# [Text provided]
=== Begin Enclosure ===

Dielectric constant of pure water is 81. Its permittivity will be

To find the permittivity of pure water given its dielectric constant, we can follow these steps: ### Step-by-Step Solution: 1. **Understand the Relationship**: The dielectric constant \( K \) is defined as the ratio of the permittivity of the medium \( \varepsilon \) to the permittivity of free space \( \varepsilon_0 \): \[ K = \frac{\varepsilon}{\varepsilon_0} \] 2. **Rearrange the Formula**: From the above relationship, we can express the permittivity of the medium as: \[ \varepsilon = K \cdot \varepsilon_0 \] 3. **Identify the Values**: We know: - The dielectric constant \( K \) of pure water is 81. - The permittivity of free space \( \varepsilon_0 \) is approximately \( 8.85 \times 10^{-12} \, \text{C}^2/\text{N m}^2 \). 4. **Substitute the Values**: Now, substitute the known values into the equation: \[ \varepsilon = 81 \cdot (8.85 \times 10^{-12}) \] 5. **Perform the Calculation**: \[ \varepsilon = 81 \cdot 8.85 \times 10^{-12} = 7.17 \times 10^{-10} \, \text{C}^2/\text{N m}^2 \] 6. **Final Result**: Thus, the permittivity of pure water is: \[ \varepsilon \approx 7.17 \times 10^{-10} \, \text{C}^2/\text{N m}^2 \]

=== End Enclosure ===

# [Work instruction 1]
In the water permittivity solution, why is the permittivity of water found by multiplying 81 by the permittivity of free space?
The text and the rows come from separate sources and have no connection to each other.

Rows excerpted from a collection:
=== Begin Enclosure ===

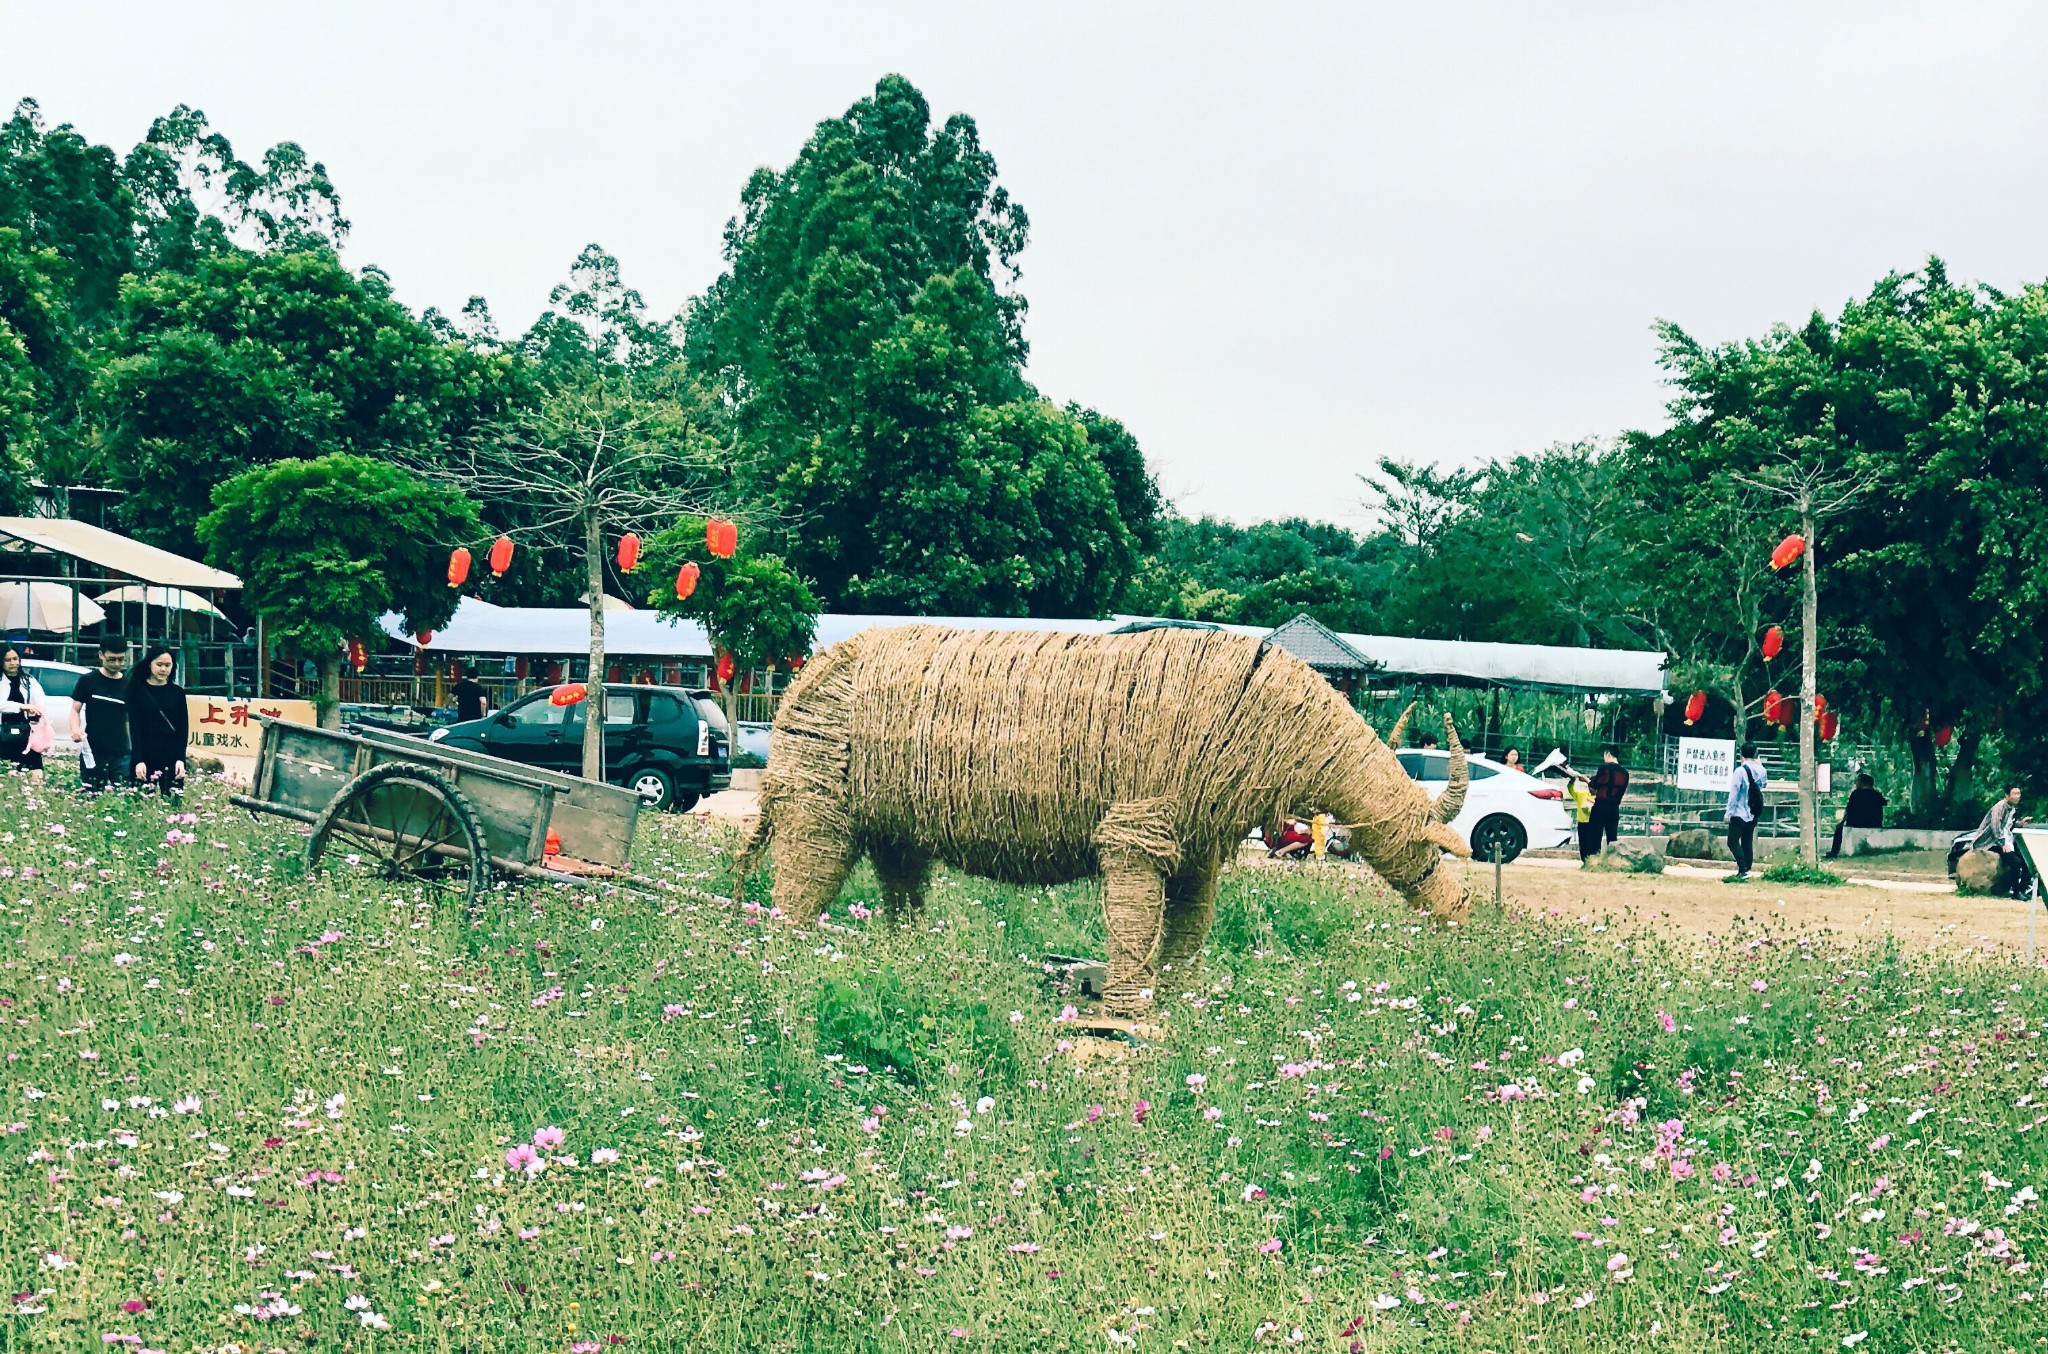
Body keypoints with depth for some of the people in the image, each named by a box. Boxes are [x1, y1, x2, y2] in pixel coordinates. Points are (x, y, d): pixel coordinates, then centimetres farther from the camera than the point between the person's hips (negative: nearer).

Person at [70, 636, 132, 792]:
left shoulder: (128, 685, 7)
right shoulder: (88, 681, 3)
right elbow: (75, 709, 8)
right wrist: (75, 729, -13)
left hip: (121, 755, 1)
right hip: (92, 753, -1)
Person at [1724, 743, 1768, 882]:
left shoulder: (1740, 771, -15)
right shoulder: (1761, 770, 3)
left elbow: (1733, 793, -15)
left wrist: (1729, 812, -10)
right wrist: (1759, 764, 25)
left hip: (1740, 813, -7)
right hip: (1754, 813, 7)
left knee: (1733, 841, -5)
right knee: (1748, 843, 11)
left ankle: (1743, 871, -16)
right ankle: (1746, 871, 9)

=== End Enclosure ===

# [Work instruction 2]
Quote the rows word for word, starting with the line that contains "right hip: (92, 753, -1)" and going on through the last line of the rows.

# [Answer section 1]
The dielectric constant is defined as the ratio of a medium's permittivity to the permittivity of free space. Rearranging that ratio gives the medium's permittivity as the dielectric constant times the permittivity of free space.

# [Answer section 2]
right hip: (92, 753, -1)
Person at [1724, 743, 1768, 882]:
left shoulder: (1740, 771, -15)
right shoulder: (1761, 770, 3)
left elbow: (1733, 793, -15)
left wrist: (1729, 812, -10)
right wrist: (1759, 764, 25)
left hip: (1740, 813, -7)
right hip: (1754, 813, 7)
left knee: (1733, 841, -5)
right knee: (1748, 843, 11)
left ankle: (1743, 871, -16)
right ankle: (1746, 871, 9)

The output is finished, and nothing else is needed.